▶ [Enunciado]: ¿Cómo seguiría el texto sobre la experiencia interior y el avance espiritual del hombre? Continúalo a partir de su última frase.

▶ [Documento]:
+++
Entonces, ese hombre se aferra al acontecimiento único que
tanto le ha conmovido, sin pensar en que, muy probablemente, esa experiencia ha
surgido de sí mismo y, por tanto no es una experiencia propiamente dicha. Sin
embargo, en seguida tratará de ponerse por encima de sus semejantes, alegando,
para su propia tranquilidad: “¡Yo he tenido mi experiencia y sé, por
consiguiente, que poseo el verdadero conocimiento de Dios!”
¡Pobre hombre! La experiencia de un espíritu humano tiene
que ser múltiple si éste quiere madurar verdaderamente con vistas a un
conocimiento más elevado. iY ese espíritu humano terrenal, tan perezoso y tan
engreído, conserva en sí apretadamente, como en un joyero, una sola experiencia y procura no deshacerse
de ella nunca más, porque piensa que, con ello, ya se ha realizado todo y ya ha hecho bastante para toda su
vida. Los insensatos que así obran serán despertados ahora, para que vean que
estaban dormidos.
Bien está que, alguna vez, el hombre tenga una experiencia
interior; pero con eso no está hecho todo. No debe contentarse con ello, sino
que ha de proseguir imperturbablemente su camino, ha de mantenerse activo
espiritualmente. Siguiendo ese camino, se daría cuenta muy pronto de que su
experiencia no ha sido más que una transición para mantenerle despierto a fin
de poder alcanzar el conocimiento real.
Pero así, florece en él el orgullo espiritual de imaginarse
más que quienes no van por su camino y tienen otras creencias.
El hombre tiene que seguir adelante, siempre adelante, por el camino a través de la creación. También
debe progresar continuamente en el conocimiento de todo lo que encuentre en
ella. Nunca debe sentirse seguro ni complacerse en una única experiencia que haya tenido alguna vez. Debe avanzar, avanzar
ininterrumpidamente con todas sus fuerzas. Detenerse es retrasarse, y a los
retrasados les amenaza el peligro. Ahora bien, por el camino ascendente, los
peligros siempre quedan atrás, nunca delante, del espíritu humano: que éste
tenga conciencia de ello.
+++
▶ [Material proporcionado]:
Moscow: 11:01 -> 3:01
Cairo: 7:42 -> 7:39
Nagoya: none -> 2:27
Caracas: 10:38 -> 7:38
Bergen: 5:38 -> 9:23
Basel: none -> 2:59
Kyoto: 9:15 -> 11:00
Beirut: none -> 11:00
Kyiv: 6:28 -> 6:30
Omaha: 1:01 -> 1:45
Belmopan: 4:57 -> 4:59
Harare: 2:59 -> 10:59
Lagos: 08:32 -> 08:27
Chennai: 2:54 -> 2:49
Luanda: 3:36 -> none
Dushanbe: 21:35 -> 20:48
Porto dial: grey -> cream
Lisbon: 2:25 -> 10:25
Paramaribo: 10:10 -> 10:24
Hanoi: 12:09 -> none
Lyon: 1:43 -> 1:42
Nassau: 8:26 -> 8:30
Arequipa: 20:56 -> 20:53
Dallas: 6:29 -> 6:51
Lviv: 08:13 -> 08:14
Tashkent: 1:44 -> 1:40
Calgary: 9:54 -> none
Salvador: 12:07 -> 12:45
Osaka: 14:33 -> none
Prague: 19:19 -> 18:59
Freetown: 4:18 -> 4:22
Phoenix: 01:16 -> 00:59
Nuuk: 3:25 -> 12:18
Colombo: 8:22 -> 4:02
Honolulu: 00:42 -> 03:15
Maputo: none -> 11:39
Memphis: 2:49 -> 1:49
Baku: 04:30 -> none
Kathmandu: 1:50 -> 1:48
+++
▶ [Problema resuelto]:
Por eso, dad de lado tranquilamente a esos hombres que tan engreídamente tratan de hablar de sí mismos. Considerad sus acciones, su forma de ser, y pronto sabréis a qué ateneros respecto
a ellos. Muchos, muchísimos son los que pertenecen a ese círculo. Son frutos
vacíos que han de ser desechados; pues no reciben nada, ya que, en su
presunción, se imaginan poseerlo todo.
El tercer gran círculo de ineptos lo constituyen los
fantasiosos y los exaltados, que se apasionan fácilmente con lo nuevo y son
nocivos para todo lo verdaderamente bueno. Esos tales siempre quieren
conquistar el mundo inmediatamente, pero se desmoronan interiormente en cuanto
se trata de dar prueba de fuerza en la perseverancia
y de influir constantemente sobre sí
mismos.
En ocasiones, estarían dispuestos a dar el asalto si la
resistencia no se prolongara demasiado y si se tratase de abalanzarse sobre el
prójimo con intención de enseñarle, sin que ellos mismos posean una base sólida
para ello. Fuegos artificiales que se inflaman rápidamente y se desvanecen en
seguida. Forman parte de los superficiales, que no poseen gran valor.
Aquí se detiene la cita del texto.